Start of Exercise input
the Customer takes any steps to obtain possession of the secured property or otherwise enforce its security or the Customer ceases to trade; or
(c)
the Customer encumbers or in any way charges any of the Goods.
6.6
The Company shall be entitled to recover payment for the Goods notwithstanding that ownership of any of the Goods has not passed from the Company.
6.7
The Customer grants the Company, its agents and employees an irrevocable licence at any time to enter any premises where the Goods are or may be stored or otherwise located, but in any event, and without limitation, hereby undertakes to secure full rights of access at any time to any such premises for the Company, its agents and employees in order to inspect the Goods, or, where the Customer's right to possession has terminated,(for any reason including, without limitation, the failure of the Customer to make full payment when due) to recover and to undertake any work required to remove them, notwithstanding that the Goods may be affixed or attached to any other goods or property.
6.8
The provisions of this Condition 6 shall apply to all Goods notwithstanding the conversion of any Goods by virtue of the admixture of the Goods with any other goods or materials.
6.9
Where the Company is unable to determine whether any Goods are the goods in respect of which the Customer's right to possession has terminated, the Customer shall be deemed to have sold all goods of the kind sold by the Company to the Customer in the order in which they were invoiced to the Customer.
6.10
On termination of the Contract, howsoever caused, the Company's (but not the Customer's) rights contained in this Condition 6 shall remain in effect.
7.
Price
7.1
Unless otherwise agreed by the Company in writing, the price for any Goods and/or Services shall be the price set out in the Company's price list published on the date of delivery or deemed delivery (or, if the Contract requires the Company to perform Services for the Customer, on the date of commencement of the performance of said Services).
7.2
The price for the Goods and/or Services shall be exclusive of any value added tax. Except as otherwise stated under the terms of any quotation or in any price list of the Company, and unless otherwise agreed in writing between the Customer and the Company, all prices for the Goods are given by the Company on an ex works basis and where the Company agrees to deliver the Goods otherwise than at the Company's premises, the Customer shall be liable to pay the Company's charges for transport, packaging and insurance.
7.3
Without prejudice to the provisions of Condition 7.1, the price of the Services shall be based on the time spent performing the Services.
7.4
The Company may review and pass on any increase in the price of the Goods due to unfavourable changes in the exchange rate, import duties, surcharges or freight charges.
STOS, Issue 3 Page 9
End of Exercise input
Start of Exercise input
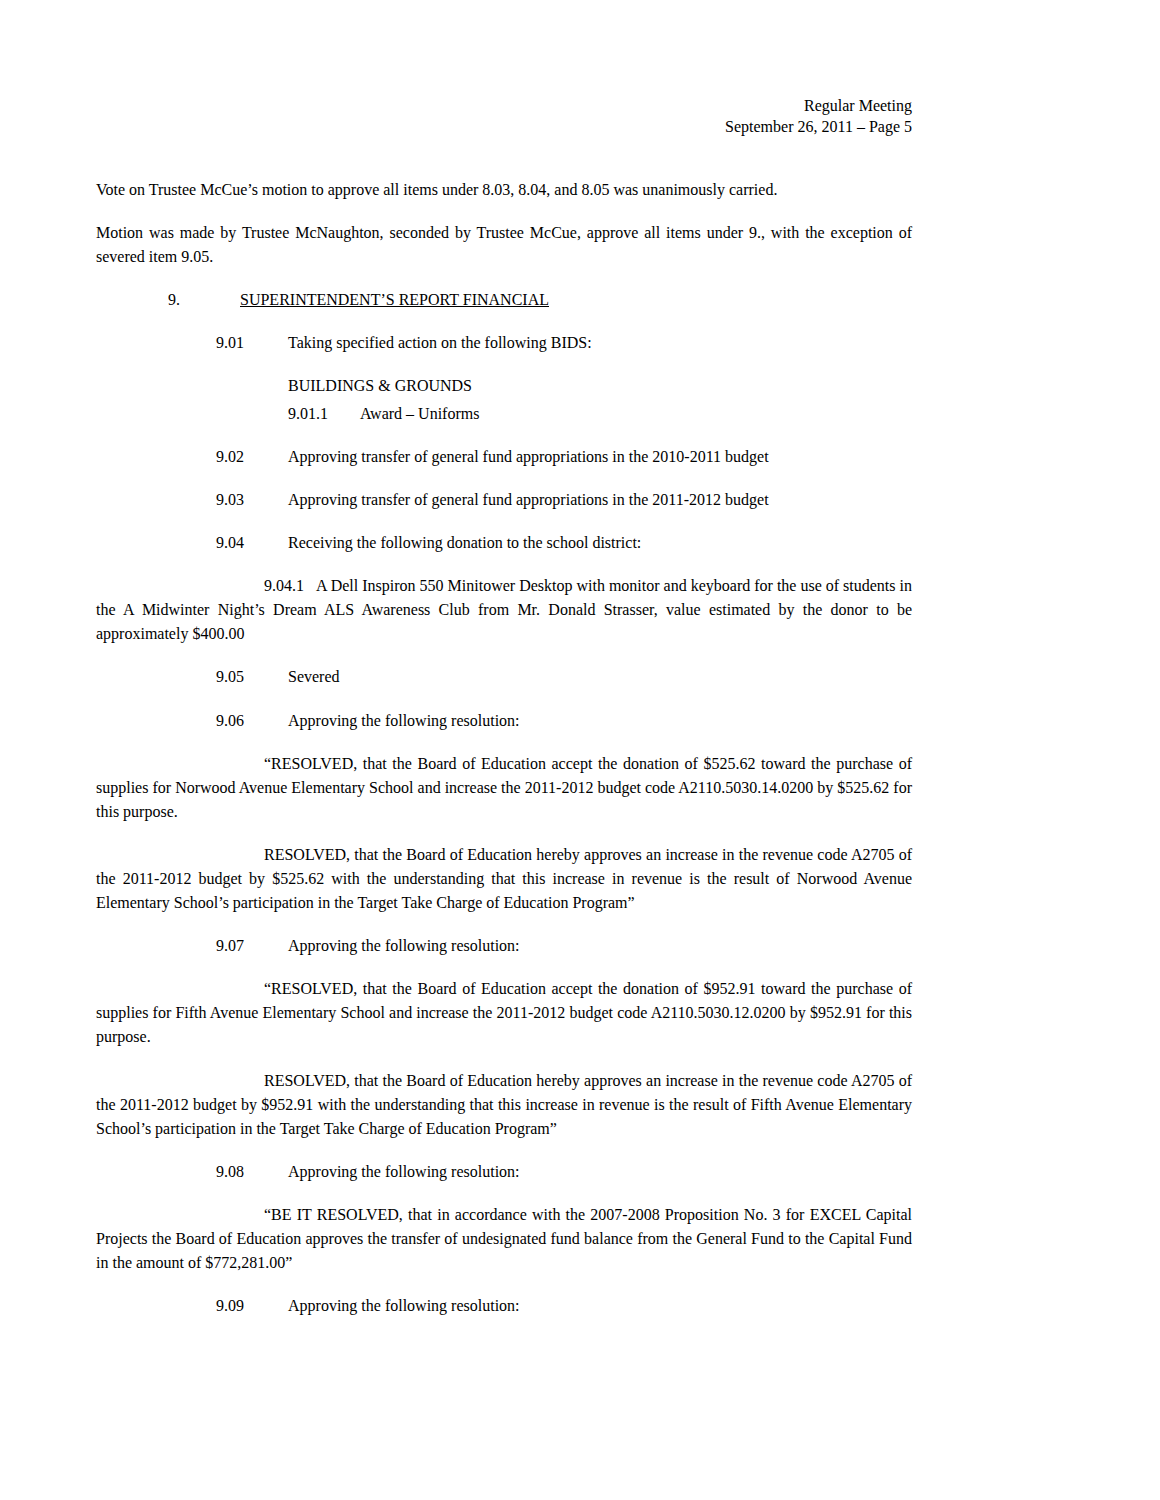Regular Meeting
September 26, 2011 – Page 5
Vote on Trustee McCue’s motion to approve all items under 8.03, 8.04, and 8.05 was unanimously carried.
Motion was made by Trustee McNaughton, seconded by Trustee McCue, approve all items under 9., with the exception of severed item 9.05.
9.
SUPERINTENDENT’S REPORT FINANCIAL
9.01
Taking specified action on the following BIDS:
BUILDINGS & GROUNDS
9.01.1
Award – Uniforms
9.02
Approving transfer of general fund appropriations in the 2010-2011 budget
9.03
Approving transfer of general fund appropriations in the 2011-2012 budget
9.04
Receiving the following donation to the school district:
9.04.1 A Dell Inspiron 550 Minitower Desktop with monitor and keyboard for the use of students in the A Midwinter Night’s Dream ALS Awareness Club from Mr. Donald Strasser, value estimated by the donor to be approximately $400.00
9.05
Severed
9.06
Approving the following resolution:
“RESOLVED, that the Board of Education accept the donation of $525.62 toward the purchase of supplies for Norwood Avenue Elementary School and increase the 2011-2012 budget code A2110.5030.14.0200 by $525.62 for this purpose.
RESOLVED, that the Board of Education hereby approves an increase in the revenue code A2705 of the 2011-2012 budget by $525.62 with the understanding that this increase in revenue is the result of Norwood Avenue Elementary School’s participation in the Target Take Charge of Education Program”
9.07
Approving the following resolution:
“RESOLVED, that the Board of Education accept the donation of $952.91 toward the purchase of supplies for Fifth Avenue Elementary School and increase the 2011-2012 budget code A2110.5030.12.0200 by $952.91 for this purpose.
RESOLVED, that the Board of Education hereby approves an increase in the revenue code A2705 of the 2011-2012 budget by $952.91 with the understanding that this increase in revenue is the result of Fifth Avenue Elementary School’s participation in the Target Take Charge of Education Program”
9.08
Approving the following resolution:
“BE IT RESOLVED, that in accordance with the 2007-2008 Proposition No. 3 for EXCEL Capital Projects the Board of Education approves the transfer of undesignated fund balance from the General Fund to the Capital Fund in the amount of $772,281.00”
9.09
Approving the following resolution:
End of Exercise input
Start of Exercise input
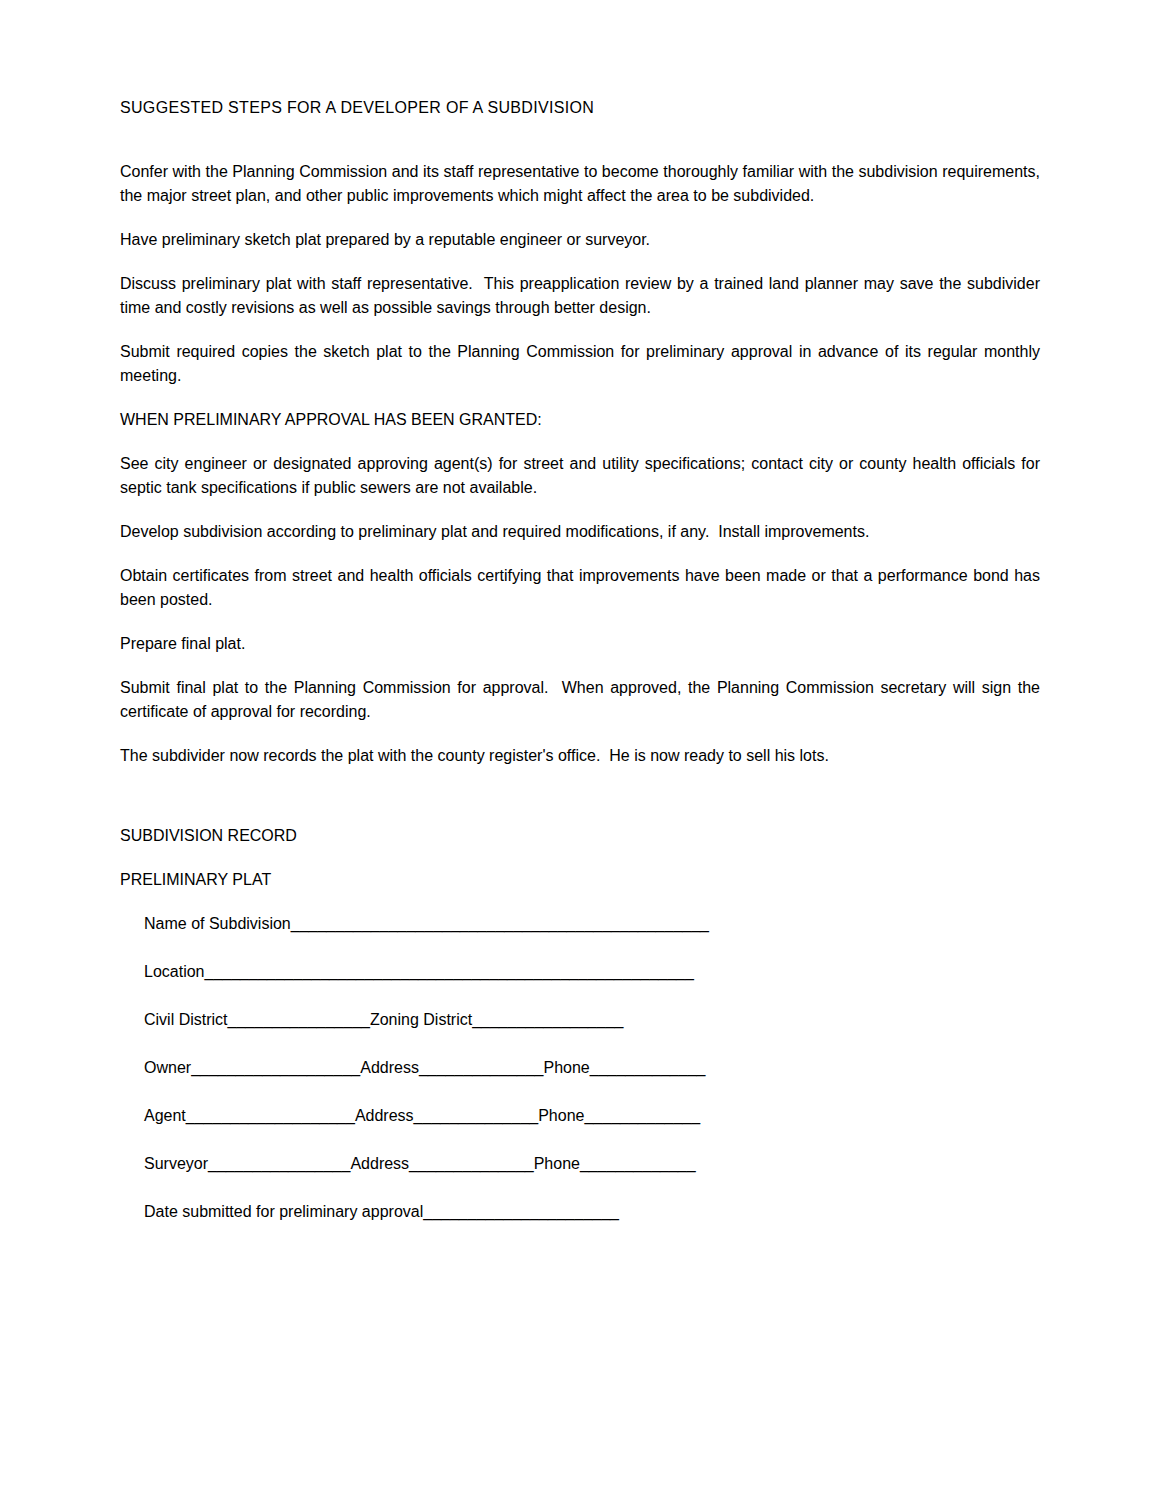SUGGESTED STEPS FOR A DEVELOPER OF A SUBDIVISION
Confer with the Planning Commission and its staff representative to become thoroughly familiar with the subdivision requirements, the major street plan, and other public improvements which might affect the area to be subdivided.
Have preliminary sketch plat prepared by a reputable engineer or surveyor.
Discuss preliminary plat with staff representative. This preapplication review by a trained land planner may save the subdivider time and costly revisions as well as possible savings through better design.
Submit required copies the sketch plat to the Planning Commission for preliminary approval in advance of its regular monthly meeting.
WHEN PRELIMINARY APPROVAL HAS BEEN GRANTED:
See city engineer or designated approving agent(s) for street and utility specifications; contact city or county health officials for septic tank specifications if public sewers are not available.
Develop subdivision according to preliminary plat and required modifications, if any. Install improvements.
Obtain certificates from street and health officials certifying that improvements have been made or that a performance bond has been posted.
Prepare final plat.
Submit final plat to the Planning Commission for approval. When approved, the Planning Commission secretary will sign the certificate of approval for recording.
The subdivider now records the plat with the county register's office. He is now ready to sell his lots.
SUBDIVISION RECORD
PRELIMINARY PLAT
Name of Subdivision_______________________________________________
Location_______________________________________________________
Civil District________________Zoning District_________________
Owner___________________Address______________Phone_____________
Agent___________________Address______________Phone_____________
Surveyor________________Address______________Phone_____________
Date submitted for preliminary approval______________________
End of Exercise input
#### Exercise details
Within the data above, the span starting at the line containing "Prepare final plat." and ending at the line containing "Date submitted for" is to be retyped exactly, with no other lines.

#### Output for this task
Prepare final plat.
Submit final plat to the Planning Commission for approval. When approved, the Planning Commission secretary will sign the certificate of approval for recording.
The subdivider now records the plat with the county register's office. He is now ready to sell his lots.
SUBDIVISION RECORD
PRELIMINARY PLAT
Name of Subdivision_______________________________________________
Location_______________________________________________________
Civil District________________Zoning District_________________
Owner___________________Address______________Phone_____________
Agent___________________Address______________Phone_____________
Surveyor________________Address______________Phone_____________
Date submitted for preliminary approval______________________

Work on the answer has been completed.